Exercise details> Reproduce the passage of the water scarcity text that starts with "Global Water Scarcity" and continues through "order to survive.", word for word.

Text shown>

+-------+

Global Water Scarcity

The following statistics were taken from the UN website:

2.3 billion people live in water-stressed countries
3.2 billion people live in agricultural areas with high or very high water shortages or scarcity
700 million people can be displaced by severe water scarcity by the year 2030

Readily accessible water is necessary to support a healthy population. Poor infrastructure, management of resources, climate change, and a number of other factors can have dramatic effects on the ability for populations to get the water they need.

Tanzania Water Scarcity

Although Tanzania has a relatively abundant amount of surface water with a number of lakes and rivers, a large portion of the country is arid and must depend on groundwater from communal bore holds in order to survive.

After Tanzania gained independence in 1961, aggressive policies of villagisation were put in place in an attempt to improve infrastructure by bringing communities together with common goals. Policies were put in place with a goal of getting water within 400 meters to every household within 20 years. However, as urban areas continued to expand in the country, the program failed to deliver what was promised in terms of water availability, especially in urban environments.

Keeping potable groundwater easily accessible to large populations is no easy task. In a country where so much of the population depends on access to groundwater for survival, it is crucial to be able to systemically maintain the infrastructure that is functional and urgently address the infrastructure that is not working.

+-------+

Study material>
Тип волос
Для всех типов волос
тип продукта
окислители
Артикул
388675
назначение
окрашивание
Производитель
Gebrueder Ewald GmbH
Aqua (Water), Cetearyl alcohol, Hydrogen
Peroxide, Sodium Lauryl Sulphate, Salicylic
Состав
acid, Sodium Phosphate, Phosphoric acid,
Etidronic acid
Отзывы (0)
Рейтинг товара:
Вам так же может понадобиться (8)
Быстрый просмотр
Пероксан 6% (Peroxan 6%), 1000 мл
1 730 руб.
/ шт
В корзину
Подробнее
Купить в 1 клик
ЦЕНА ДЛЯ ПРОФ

+-------+

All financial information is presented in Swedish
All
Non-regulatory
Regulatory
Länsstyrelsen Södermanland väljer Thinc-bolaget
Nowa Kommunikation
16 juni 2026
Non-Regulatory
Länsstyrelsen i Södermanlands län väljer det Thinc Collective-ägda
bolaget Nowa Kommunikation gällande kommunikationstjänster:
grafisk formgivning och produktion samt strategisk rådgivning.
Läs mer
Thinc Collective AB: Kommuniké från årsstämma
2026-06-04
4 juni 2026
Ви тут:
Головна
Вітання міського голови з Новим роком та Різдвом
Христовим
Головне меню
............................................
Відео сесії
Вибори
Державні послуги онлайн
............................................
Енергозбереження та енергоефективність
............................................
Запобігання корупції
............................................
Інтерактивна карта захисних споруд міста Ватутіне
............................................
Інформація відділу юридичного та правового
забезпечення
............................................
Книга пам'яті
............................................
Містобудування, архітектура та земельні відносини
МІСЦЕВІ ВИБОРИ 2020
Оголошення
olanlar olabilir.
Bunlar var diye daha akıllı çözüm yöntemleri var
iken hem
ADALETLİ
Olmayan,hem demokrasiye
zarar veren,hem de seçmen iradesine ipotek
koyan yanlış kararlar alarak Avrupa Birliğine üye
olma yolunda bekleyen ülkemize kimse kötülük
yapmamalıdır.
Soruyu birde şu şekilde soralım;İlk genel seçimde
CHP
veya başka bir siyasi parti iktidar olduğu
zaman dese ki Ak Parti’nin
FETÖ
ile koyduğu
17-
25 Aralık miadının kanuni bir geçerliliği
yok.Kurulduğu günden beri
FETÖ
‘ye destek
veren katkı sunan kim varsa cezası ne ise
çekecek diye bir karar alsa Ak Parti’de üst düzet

+-------+

Response>
Global Water Scarcity

The following statistics were taken from the UN website:

2.3 billion people live in water-stressed countries
3.2 billion people live in agricultural areas with high or very high water shortages or scarcity
700 million people can be displaced by severe water scarcity by the year 2030

Readily accessible water is necessary to support a healthy population. Poor infrastructure, management of resources, climate change, and a number of other factors can have dramatic effects on the ability for populations to get the water they need.

Tanzania Water Scarcity

Although Tanzania has a relatively abundant amount of surface water with a number of lakes and rivers, a large portion of the country is arid and must depend on groundwater from communal bore holds in order to survive.